Ground No.5 concerns additions on account of payment to contractors.
18.1 Before the CIT(A), the assessee provided a comprehensive chart of 46 contractors showing the nature of payments, name of the party, PAN, total amount paid/credited and TDS deducted etc. The copies of bills of contractors and the payment details were also provided. On appraisal of facts placed, the CIT(A) found the explanation offered by the assessee to be convincing. The additions so made was thus reversed and cancelled. The relevant paragraph dealing with the issue read as under:
“5.8.2 The present disallowance made by the AO u/s 68 of the Income Tax Act 1961 is again done when there is no credit in the books of the appellant. The appellant runs coaching business and on account of which it has to incur expenditure under various heads i.e., advertisement, business promotion, office maintenance, repair and maintenance, security services and SMS charges. The appellant in order to remain relevant and to focus on its objective in the business procure these services from different contractors. The AO has failed to demonstrate that these expenses are not related to the business of the appellant, rather, as can be seen from the paper book filed by the appellant that these expenses have been incurred wholly and exclusively for the purposes of the appellant business. The appellant has also filed the details of contractors along with FORM 3CD. The appellant has also filed the sample bills in his paper book. These expenses are duly vouched for made through banking channels and confirmed by the parties. Therefore, the addition made by the AO has no basis. In light of the aforementioned finding, the addition of Rs. 5,38,57,551/- stands deleted. The ground of appeal is allowed.”
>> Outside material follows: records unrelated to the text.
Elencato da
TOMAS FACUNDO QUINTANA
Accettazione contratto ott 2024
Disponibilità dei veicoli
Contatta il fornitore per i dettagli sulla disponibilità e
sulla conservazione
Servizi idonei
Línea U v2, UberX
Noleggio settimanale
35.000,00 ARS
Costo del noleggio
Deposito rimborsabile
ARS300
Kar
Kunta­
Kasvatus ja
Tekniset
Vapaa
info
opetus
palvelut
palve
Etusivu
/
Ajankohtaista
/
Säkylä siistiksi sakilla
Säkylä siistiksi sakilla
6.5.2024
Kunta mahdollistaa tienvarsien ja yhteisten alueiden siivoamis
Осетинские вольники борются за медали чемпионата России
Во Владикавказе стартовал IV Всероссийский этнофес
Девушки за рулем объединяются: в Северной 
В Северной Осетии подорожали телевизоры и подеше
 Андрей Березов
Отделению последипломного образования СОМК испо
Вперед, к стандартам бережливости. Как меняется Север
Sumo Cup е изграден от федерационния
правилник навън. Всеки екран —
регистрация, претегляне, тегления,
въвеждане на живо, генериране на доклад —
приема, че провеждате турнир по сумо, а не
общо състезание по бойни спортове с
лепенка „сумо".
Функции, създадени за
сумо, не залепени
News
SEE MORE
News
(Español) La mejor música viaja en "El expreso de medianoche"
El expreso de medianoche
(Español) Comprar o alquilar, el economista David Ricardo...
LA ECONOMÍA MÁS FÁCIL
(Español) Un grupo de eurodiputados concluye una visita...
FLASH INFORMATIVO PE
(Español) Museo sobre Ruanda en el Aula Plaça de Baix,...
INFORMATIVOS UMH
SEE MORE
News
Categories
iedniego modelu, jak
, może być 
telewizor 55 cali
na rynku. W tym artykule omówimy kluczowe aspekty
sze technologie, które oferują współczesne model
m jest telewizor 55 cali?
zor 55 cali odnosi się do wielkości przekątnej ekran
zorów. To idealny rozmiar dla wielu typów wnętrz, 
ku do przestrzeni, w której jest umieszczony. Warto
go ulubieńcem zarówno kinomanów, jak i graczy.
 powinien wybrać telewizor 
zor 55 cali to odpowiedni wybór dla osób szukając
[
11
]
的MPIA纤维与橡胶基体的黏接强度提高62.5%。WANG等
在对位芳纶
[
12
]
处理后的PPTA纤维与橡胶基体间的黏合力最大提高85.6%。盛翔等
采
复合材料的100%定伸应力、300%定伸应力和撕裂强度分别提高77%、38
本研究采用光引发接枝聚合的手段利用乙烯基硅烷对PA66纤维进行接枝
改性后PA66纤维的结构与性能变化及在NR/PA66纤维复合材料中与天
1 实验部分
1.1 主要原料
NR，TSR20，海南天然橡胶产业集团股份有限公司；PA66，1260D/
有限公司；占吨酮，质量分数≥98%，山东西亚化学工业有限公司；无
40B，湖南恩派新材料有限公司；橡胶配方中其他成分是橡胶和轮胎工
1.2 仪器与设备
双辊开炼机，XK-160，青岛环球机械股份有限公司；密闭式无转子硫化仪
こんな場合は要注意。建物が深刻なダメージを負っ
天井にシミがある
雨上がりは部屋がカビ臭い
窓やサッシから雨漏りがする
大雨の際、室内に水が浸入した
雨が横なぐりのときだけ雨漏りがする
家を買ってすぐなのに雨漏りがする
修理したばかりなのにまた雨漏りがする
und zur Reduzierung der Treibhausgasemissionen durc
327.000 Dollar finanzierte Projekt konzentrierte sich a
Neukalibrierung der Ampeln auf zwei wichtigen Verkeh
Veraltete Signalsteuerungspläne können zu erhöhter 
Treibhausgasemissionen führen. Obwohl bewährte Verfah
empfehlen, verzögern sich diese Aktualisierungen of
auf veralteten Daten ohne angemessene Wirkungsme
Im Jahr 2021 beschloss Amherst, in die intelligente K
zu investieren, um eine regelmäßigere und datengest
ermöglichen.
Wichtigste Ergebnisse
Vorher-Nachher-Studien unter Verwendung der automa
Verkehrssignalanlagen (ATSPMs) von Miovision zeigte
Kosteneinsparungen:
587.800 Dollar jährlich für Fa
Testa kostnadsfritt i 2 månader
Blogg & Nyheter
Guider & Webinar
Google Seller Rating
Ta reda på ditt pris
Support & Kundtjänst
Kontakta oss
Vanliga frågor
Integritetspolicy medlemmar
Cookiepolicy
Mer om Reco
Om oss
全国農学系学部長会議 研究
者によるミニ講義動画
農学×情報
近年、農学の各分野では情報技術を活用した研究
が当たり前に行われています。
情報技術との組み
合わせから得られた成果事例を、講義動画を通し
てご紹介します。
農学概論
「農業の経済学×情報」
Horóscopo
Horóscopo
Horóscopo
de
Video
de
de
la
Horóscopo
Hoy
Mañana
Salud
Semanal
18.3 The AO made additions on account of payment to contractors of Rs.5,38,57,551/- alleging that assessee has provided a chart of 46 contractors including the nature of payments, name of the party, PAN, total amount paid/ credited and TDS deducted but no details of address of the contractors, confirmation, copy of agreements, etc. were furnished. The assessee filed a comprehensive detail of such party to whom payments were made before the CIT(A). Invoices on sample basis was also submitted. The payments have been calimed to be subjected to TDS applicable as per law. It was contended that the payment to contractors pertained to various heads of expenditure and has already dealt with by the AO elsewhere and a separate disallowance entails multiple disallowance of the same item in defiance of provisions of law. The payment to contractors relates to many expenses such as advertisement expenses, business promotion expenses, office maintenance, repair and maintenance, security services, SMS charges and so on. The CIT(A) examined the issue in the light of evidences placed and found that the expenses have been incurred wholly and exclusively for the purposes of business and thus cancelled the disallowance of expenses on this score.
18.4 The facts placed before the lower authorities were adverted and reiterated before us as well. On appraisal of facts placed on record holistically, we find that conclusion drawn by the CIT(A) is complimented by the relevant facts. In the light of comprehensive documentations, payment through banking channel, deduction of TDS on such payments etc. we see no reason to depart from the findings of the CIT(A). We thus decline to interfere with the conclusion drawn by the CIT(A).
18.5 Ground No.5 is dismissed.
In the result, the appeal is dismissed. Order pronounced in the open Court on 18th July, 2024.